Não tenho uma rotina matinal porque, em verdade, não tenho rotina.
Há manhãs – que variam de semestre para semestre – em que dou aula (de Direito Penal) na graduação, logo cedo. Nesses dias, o tempo é apenas de acordar, tomar banho e sair. Como algo enquanto dirijo (que o Detran não me ouça!). Normalmente, um biscoito qualquer (que a nutricionista não me ouça!). E, para garantir o bom humor, escuto música no carro (meu carro é mais movido à música do que à gasolina).
Há manhãs, infelizmente raras, sem compromissos. Nesses dias, consigo acordar um pouco mais tarde e fico lendo e colocando meus e-mails em dia. De pijama.
Por fim, para que fique registrado o meu (pequeno, mas orgulhoso) lado atleta, duas manhãs por semana eu jogo tênis.
Em que hora do dia você sente que trabalha melhor? Você tem algum ritual de preparação para a escrita?
Sinto que trabalho melhor em dois horários: pela manhã, se me concentrar logo após acordar, ou à noite. Para mim, o horário da tarde é o mais difícil em termos de concentração: compromissos demais, telefone tocando demais, distrações demais.
Não tenho um ritual específico de preparação para a escrita. Não me considero uma pessoa muito sistemática. Admito, porém, que há diferença se a escrita é técnica ou se é literária… Se a escrita é mais técnica – petições, pareceres, artigos, dissertação, tese -, prefiro o silêncio. Se a escrita é literária, consigo escrever em cafés, consigo escrever com música, consigo escrever com movimento ao redor… e inclusive é, por vezes, esse movimento que me traz alguma inspiração.
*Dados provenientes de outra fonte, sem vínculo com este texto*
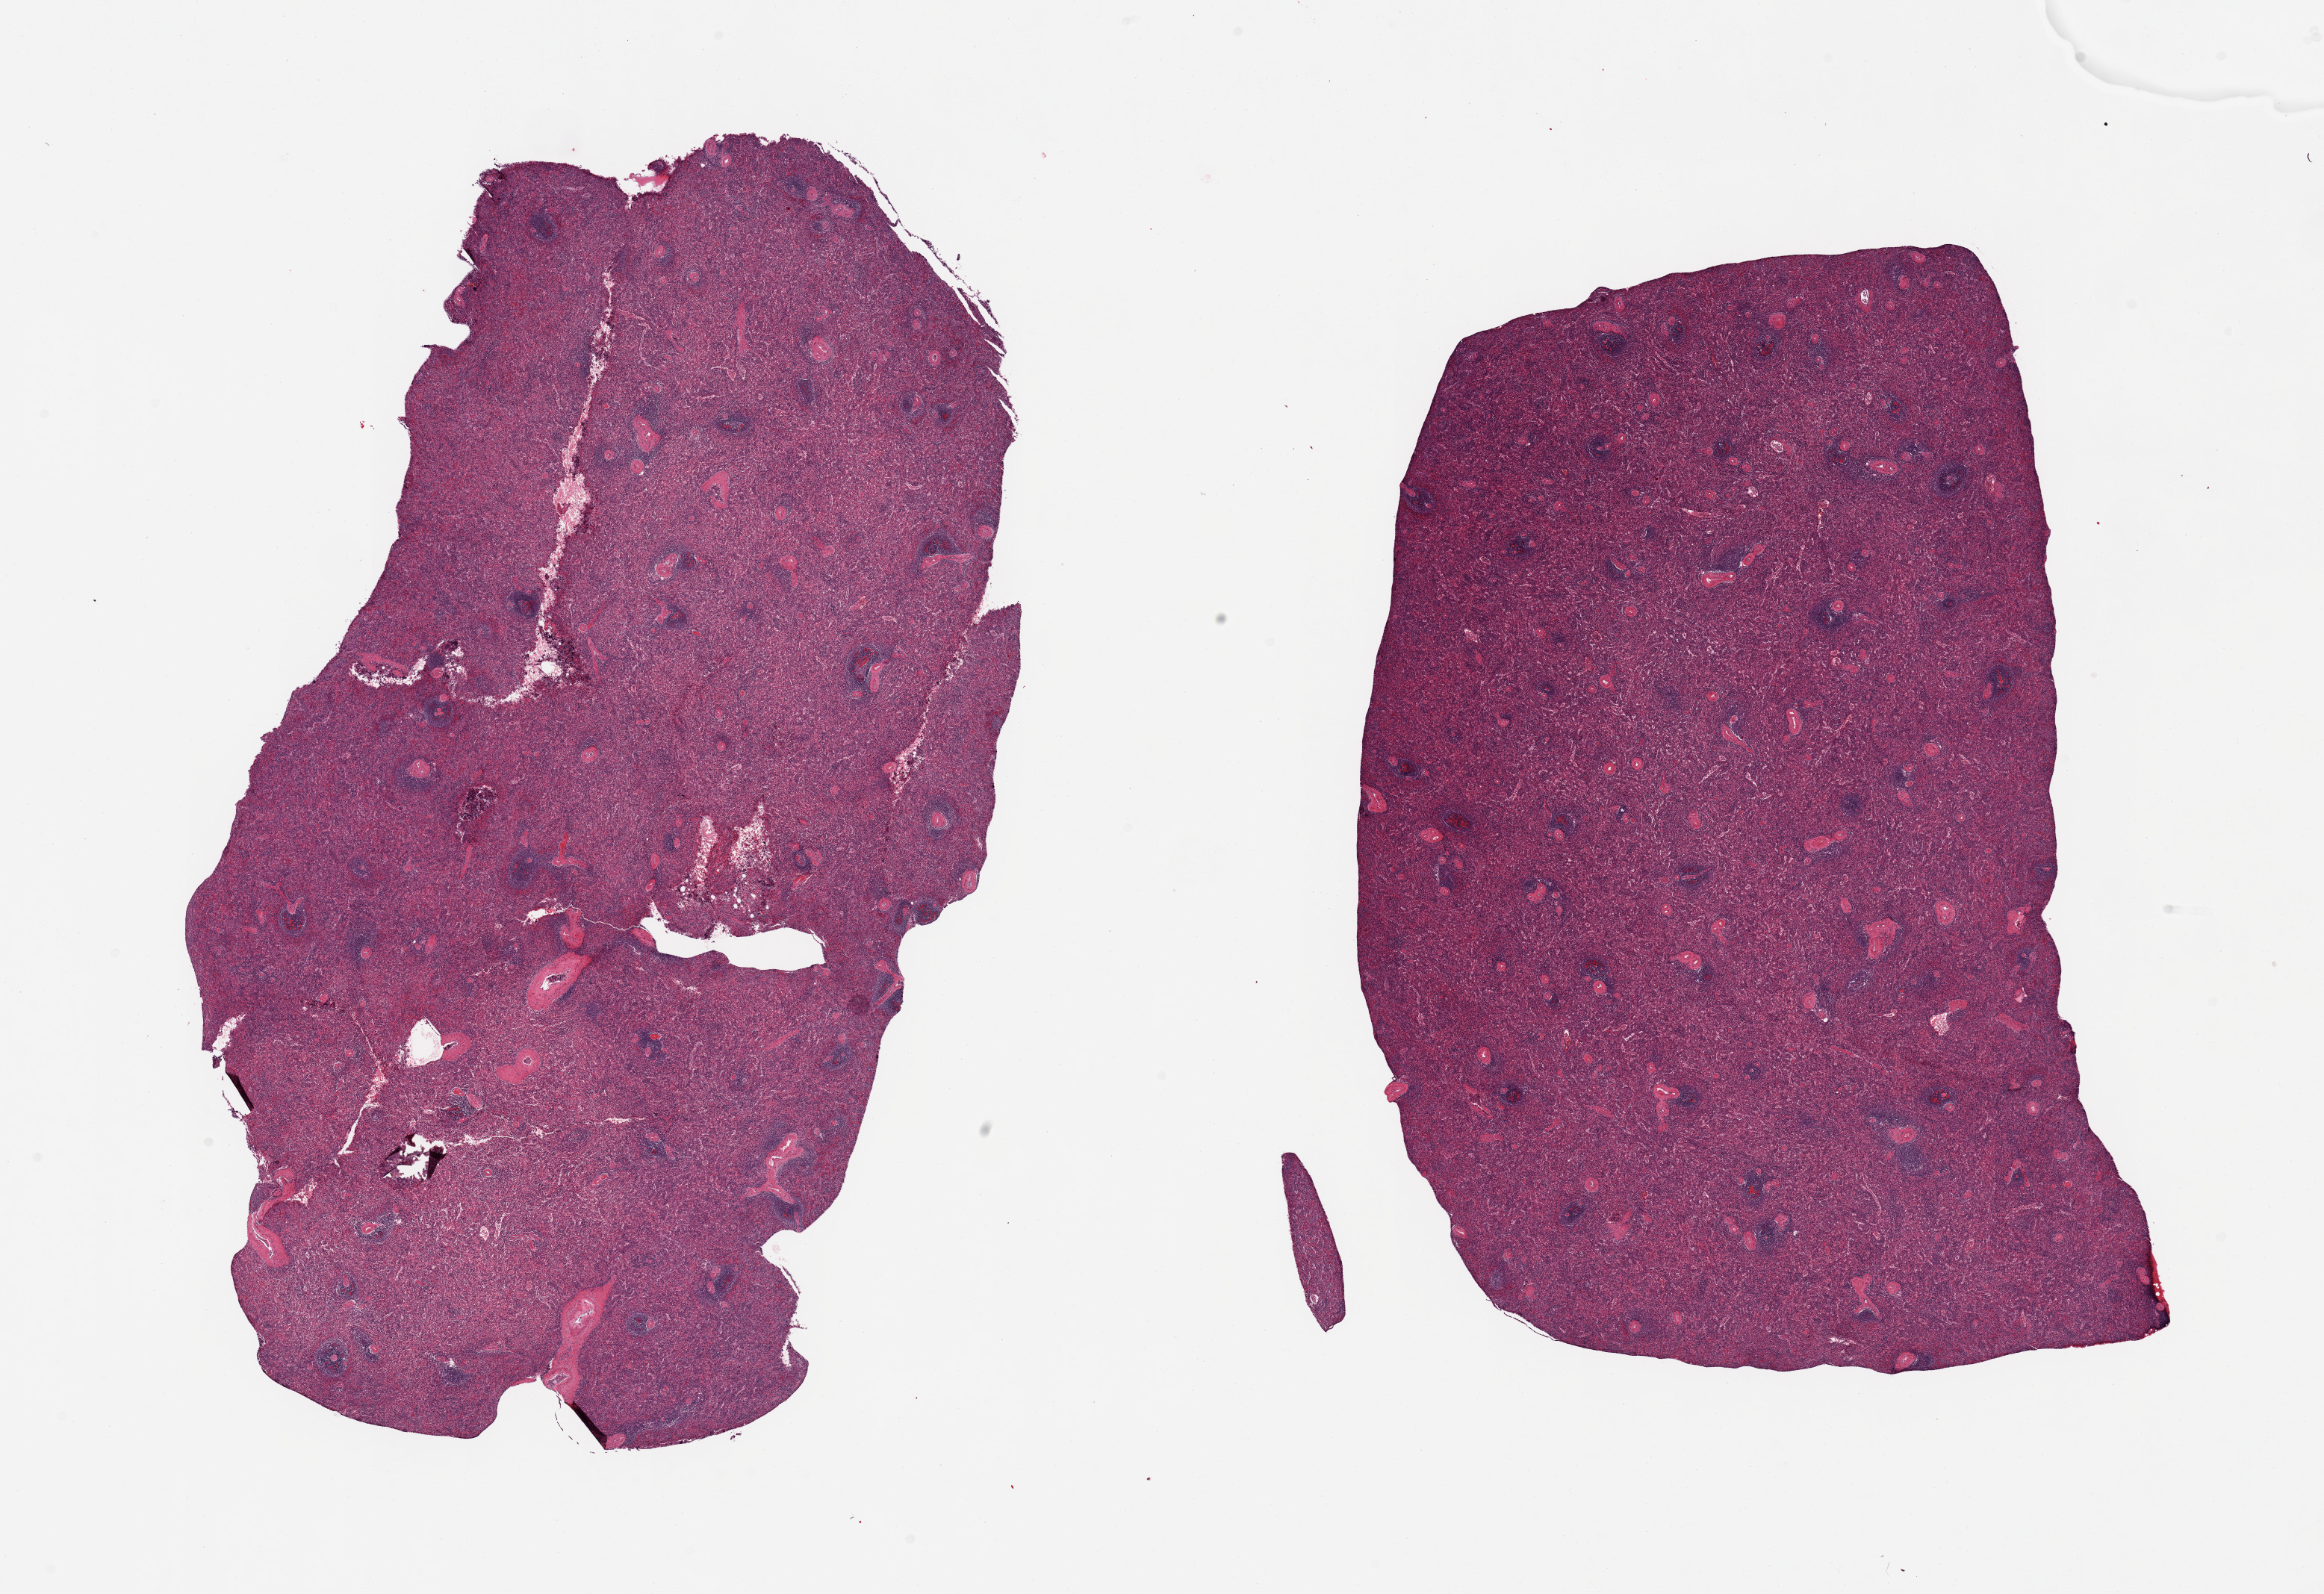
Haematoxylin and eosin whole-slide image — shown as a low-resolution overview of the whole scanned area (about 24.6 x 16.9 mm, slide scanned at 20x). PAXgene-fixed, paraffin-embedded tissue. Section of spleen (target tissue). Donor tissue sample. Donor sex: female.
• pathologist's review note for this sample: 2 pieces, no abnormalities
Você escreve um pouco todos os dias ou em períodos concentrados? Você tem uma meta de escrita diária?
Todo dia eu escrevo algo. Mas confesso que isso não faz parte de um plano ou de uma meta. Escrevo todos os dias porque escrever faz parte de – praticamente – todas as minhas atividades profissionais e pessoais.
Escrevo, portanto, um pouco todos os dias.
Naturalmente, como todo advogado e acadêmico, trabalho com prazos. Por isso, há períodos (os malfadados períodos que antecedem os prazos fatais!) em que a escrita fica concentrada (eufemismo para “desesperada”…).
Como é o seu processo de escrita? Uma vez que você compilou notas suficientes, é difícil começar? Como você se move da pesquisa para a escrita?
Pode não ser o mais adequado metodologicamente, mas eu não faço todas as leituras antes de começar a escrita. Eu leio, releio, penso, repenso, escrevo e reescrevo. Concomitantemente, de certo modo.
Essa pergunta, aos meus olhos, guarda uma relação mais direta com trabalhos acadêmicos, em especial os de longo prazo (monografias, dissertações e teses). Nesses casos, eu leio um tempo significativo, paro e penso. Me parece essencial um tempo de pensamento e amadurecimento das ideias. Inclusive, converso muito com amigos da área, na intenção de por à prova as minhas próprias ideias. Então, organizo os tópicos que pretendo desenvolver. A partir daí, vou (novamente) lendo e amadurecendo em mim o que li, bem como anotando no respectivo tópico as ideias e as obras que dele deverão constar. Quando canso de ler, eu escrevo. Volto a ler. Volto a escrever. Não obedeço, portanto, muitas regras metodológicas. Aliás, o amor que eu sinto por português e literatura é inversamente proporcional ao amor que sinto pela metodologia.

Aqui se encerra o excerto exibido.